Her other suggestions are as follows:
3) Status quo bias: It is natural for human beings to avoid change, and the same applies to organizations. Stearns said there are many CUs that keep products around for years despite the fact they are used only by a small number of members.
4) Loss aversion: “Credit unions are conservative by nature,” Stearns assessed. “They don’t want to have losses, so they focus more on losses that could happen rather than opportunities that could bring them success.”

5) Anchoring: An idea gets repeated often enough that people become “anchored” to it. Stearns said one example is many people at credit unions think 100 basis points of ROA is “right.” “It may not be true, but as an industry we keep that number in our heads and we don’t question it,” she explained.
6) The sunk-cost effect: “You have invested a lot in something. You tried a new product or you opened a new branch in a market and even though it is not giving a return on investment, you keep investing.”
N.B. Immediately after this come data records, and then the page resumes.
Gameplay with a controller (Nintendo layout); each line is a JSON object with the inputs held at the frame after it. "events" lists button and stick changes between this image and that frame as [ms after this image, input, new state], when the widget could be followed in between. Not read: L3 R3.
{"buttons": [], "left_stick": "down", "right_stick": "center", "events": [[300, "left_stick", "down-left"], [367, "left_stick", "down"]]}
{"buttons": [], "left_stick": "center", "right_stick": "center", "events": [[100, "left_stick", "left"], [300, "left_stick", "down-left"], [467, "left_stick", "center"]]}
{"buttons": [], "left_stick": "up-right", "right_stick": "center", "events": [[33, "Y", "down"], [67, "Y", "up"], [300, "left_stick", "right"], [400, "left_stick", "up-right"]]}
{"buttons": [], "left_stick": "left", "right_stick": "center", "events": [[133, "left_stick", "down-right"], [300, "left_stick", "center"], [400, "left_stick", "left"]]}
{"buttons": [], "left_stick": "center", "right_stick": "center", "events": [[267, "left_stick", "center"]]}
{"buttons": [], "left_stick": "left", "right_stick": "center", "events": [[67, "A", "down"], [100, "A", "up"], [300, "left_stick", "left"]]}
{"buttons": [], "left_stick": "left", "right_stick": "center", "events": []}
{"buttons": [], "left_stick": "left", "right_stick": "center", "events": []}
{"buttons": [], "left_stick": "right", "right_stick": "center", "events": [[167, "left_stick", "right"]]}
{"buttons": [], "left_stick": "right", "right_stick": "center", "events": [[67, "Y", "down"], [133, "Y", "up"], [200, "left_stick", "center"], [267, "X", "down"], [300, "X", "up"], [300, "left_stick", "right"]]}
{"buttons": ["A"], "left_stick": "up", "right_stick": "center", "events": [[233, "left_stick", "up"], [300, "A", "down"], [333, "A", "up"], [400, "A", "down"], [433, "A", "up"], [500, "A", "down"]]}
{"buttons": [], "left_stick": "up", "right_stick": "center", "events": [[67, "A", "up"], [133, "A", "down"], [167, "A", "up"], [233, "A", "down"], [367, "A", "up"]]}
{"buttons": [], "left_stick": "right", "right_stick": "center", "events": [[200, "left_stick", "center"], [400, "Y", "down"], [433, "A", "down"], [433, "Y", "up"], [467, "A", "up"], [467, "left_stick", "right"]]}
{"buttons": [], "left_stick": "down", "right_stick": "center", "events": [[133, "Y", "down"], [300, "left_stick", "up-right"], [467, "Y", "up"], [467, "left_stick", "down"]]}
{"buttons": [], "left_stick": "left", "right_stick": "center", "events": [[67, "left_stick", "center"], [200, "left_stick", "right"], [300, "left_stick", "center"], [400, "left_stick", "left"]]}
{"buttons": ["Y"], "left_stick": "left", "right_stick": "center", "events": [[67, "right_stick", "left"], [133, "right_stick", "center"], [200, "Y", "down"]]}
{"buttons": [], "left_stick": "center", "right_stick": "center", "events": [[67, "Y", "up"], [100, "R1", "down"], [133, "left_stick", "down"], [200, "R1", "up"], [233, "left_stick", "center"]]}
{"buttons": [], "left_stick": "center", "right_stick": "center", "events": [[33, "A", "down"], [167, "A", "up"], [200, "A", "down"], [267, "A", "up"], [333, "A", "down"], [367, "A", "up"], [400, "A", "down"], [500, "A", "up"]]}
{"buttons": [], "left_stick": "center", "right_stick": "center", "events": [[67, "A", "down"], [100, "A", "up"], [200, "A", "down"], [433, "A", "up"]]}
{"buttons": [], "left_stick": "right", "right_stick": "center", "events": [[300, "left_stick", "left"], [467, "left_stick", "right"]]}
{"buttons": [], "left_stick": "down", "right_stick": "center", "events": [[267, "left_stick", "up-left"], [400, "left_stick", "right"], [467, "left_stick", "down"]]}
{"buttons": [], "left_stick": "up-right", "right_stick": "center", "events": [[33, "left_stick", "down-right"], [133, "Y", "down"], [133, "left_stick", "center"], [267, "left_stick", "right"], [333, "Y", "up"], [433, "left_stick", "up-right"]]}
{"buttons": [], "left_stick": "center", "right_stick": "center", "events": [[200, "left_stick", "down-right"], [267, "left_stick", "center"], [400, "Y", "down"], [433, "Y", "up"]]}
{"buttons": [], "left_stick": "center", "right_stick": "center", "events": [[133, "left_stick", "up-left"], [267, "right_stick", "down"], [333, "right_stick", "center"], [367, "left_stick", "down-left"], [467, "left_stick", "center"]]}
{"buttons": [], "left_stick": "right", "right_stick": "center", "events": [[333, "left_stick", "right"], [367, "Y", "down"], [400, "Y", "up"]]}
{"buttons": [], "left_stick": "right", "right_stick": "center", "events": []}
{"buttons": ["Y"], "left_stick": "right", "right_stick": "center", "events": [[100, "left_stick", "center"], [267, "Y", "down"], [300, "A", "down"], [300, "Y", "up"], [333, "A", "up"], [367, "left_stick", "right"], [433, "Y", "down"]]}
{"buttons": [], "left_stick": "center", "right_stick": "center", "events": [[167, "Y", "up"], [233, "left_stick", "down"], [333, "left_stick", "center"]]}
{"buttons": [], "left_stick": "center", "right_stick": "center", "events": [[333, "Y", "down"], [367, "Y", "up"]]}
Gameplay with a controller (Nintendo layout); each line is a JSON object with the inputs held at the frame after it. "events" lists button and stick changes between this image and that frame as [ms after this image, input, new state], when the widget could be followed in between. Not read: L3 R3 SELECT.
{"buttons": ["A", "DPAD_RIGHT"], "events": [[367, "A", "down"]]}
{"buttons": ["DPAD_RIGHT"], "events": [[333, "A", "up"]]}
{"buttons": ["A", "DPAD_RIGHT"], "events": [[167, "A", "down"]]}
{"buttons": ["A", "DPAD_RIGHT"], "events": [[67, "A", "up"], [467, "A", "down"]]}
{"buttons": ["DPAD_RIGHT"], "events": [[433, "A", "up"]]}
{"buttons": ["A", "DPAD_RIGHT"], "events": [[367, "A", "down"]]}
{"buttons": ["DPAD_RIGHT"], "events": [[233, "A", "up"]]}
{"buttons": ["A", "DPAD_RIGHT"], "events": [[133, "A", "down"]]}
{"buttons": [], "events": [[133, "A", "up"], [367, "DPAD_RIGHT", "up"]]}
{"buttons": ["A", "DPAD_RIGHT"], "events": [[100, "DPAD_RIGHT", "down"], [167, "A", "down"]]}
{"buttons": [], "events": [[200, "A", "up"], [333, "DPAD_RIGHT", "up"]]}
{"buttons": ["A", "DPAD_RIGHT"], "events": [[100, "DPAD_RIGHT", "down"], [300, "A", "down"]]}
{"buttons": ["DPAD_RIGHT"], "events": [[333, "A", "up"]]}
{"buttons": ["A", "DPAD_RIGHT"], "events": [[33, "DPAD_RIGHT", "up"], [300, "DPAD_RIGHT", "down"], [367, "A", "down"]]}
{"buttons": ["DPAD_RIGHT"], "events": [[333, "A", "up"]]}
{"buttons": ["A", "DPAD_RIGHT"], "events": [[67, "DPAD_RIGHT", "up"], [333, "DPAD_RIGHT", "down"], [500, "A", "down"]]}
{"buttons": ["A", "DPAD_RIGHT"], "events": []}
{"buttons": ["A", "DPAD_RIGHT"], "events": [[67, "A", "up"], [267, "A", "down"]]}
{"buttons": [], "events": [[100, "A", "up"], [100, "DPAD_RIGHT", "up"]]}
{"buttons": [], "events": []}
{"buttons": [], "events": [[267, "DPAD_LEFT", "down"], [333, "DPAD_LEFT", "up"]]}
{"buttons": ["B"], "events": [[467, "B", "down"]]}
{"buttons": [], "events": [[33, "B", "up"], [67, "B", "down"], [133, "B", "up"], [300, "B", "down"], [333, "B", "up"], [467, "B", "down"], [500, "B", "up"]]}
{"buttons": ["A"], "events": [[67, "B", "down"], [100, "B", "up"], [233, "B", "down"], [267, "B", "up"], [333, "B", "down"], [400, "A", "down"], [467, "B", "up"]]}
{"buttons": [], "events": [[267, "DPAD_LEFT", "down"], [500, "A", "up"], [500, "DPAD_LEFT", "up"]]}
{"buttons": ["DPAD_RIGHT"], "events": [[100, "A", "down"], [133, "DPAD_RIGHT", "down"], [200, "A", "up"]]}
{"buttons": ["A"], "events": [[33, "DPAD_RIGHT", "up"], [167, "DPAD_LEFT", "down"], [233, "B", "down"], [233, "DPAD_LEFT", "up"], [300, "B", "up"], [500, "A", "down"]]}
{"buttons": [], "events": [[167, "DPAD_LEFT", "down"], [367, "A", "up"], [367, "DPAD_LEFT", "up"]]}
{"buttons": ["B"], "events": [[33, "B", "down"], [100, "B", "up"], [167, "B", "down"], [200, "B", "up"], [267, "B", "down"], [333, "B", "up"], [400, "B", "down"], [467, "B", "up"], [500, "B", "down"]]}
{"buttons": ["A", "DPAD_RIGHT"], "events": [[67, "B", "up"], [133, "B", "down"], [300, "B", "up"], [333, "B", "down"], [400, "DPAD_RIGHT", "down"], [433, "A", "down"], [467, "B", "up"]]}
7) Herd behavior: For many CUs, Stearns explained, the thought process does not go any deeper than, “We are going to take on this strategy because the bank up the street is doing it” or “because a lot of credit unions are doing it.” For some it was switching to a community charter. “You have to avoid chasing what the herd is doing rather than doing what is best for the organization,” she advised.
8) Confirmation bias: Someone believes an idea to be true, so he/she will use data to confirm that bias. “Another example is, assuming everyone believes as you do,” Stearns said.
9) Misestimating future pleasure levels: Stearns said people have a tendency to assume something will be more or less pleasurable than it really is, and therefore make the wrong strategic decision thinking something will be better or worse than it is.
Make day a strategic planning session
Stearns echoed the insights of many experts when she recommended that strategic planning not merely be a once-a-year event.
“I encourage credit unions to be cognizant of all nine of these areas,” Stearns said. “These are human mistakes and challenges, having biases. Go through these as a team and realize these are possible outcomes you might run into. One person might not see it in himself or herself, so we need colleagues to call us out. We also need to take a good look in the mirror and honestly say if we have made one of these errors and work on avoiding them in the future.”
Stearns suggested CUs should have strategy discussions all year around and not make them a point-in-time event.
“We spend a lot of time talking about innovation, but realize there has to be failure to innovate well,” Stearns said. “We put failure in the closet and hide from it. Rather than never talk about it, discuss mistakes openly. If you can do that, it helps avoid them in the future.”